El histórico dirigente docente José Magallanes destacó que el mismo día de la agresión de una mujer a la docente de su hijo en Garín se dieron otros dos casos de violencia. “La madre dijo que estaba arrepentida, uno entiende, pero hay un historial de agresiones”, lanzó por otra parte el secretario gremial de Suteba.


Por Gustavo García

La noticia impactó en todo el país. La madre de un alumno de Garín golpeó a la docente de su hijo, produciendo una catarata de noticias paralelas: gremios, cese de clases, asambleas, medios periodísticos en la puerta, y un sinfín de opiniones públicas.

A casi una semana del hecho, Alejandra Pereyra continúa si acudir a clases. La docente, que trabaja en la Escuela N°5 de Garín, sigue con ART tras el violento suceso. “Estamos en estado de alerta y movilización”, expresó José Magallanes, de Suteba Escobar, quien adelantó que tras la participación del gremio en el hecho se generó, para este martes, una reunión de UGD, entre el Consejo Escolar, municipio, autoridades educativas y distintos sindicatos.

“En esa escuela hay 980 chicos, con un equipo de  orientación de tres docentes. Con solo tres no se pueden abordar todos las problemáticas que hay. Pero ojo, no hay equipos en todas las escuelas y vamos a pedir eso. Hay una conflictividad social que se deriva en las escuelas, luego en violencia hacia docentes”, explicó Magallanes.

“También vamos a solicitar desdoblar cursos. No puede ser que haya cincuenta y pico de chicos en un salón. El cupo ayudará a contribuir en esto. No es la solución definitiva, pero colaborará”, amplió.

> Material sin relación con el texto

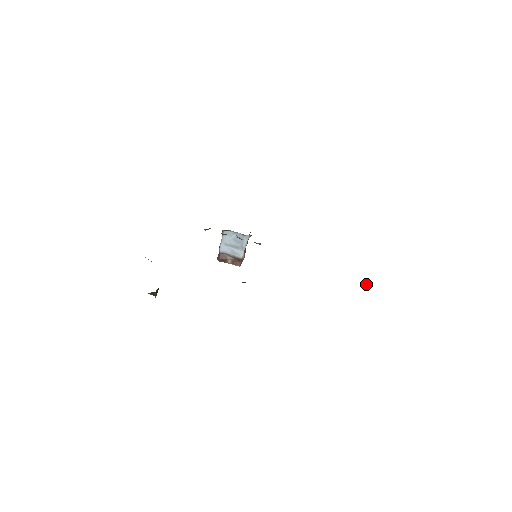
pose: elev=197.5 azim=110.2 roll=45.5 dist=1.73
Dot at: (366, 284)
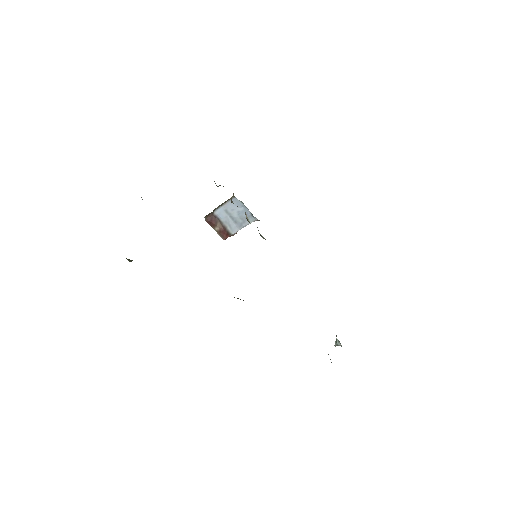
Dot at: (338, 345)
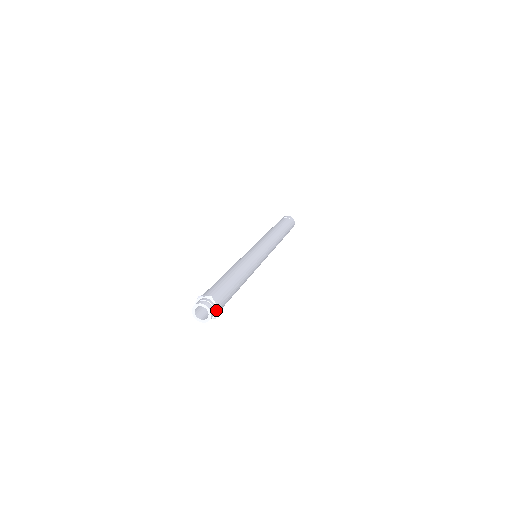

Respecto a la docente agredida, Magallanes comentó que “sigue en ART, está mejor, los compañeros están contentos, no volvieron a surgir problemas. Los docentes nos convocan, no es que Suteba Escobar se mete, quiero aclararlo. Hasta los directivos nos agradecieron”.

Fue duro con Claudia, la mamá de Facundo, quien luego se disculpó, aunque a medias. La agresora explicó a los medios que “me desbordé porque antes de las vacaciones de invierno la maestra le torció un dedo a mi hijo. Me arrepiento porque es una vergüenza para mí, para mi marido, para mis hijos. Es horrible por lo que estoy pasando”.

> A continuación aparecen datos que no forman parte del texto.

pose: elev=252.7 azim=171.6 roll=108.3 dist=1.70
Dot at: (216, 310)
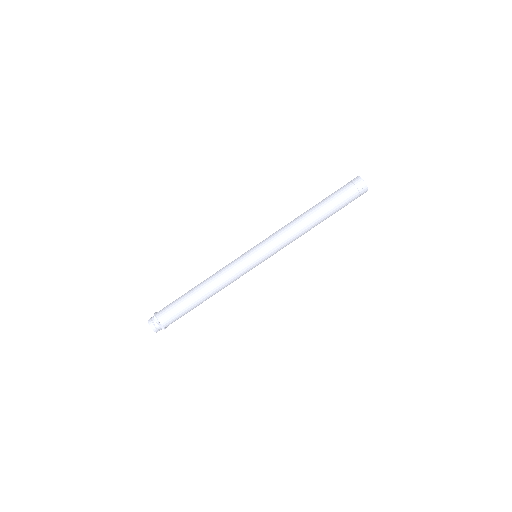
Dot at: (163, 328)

“Nosotros como gremio reclamamos que se aplice el agravamiento de las penas , que el año pasado se elevaron . Puede haber hasta cárcel efectiva; la madre dijo que estaba arrepentida, uno entiende, pero hay un historial de agresiones. Esto no puede volver a pasar. Esto para ella y para cualquier otra persona que agreda a docentes”, amplió, recordando que se mismo miércoles se dieron otros casos de violencia que no “pasaron a mayores”: en la Escuela 2 y en la 30 de Garín.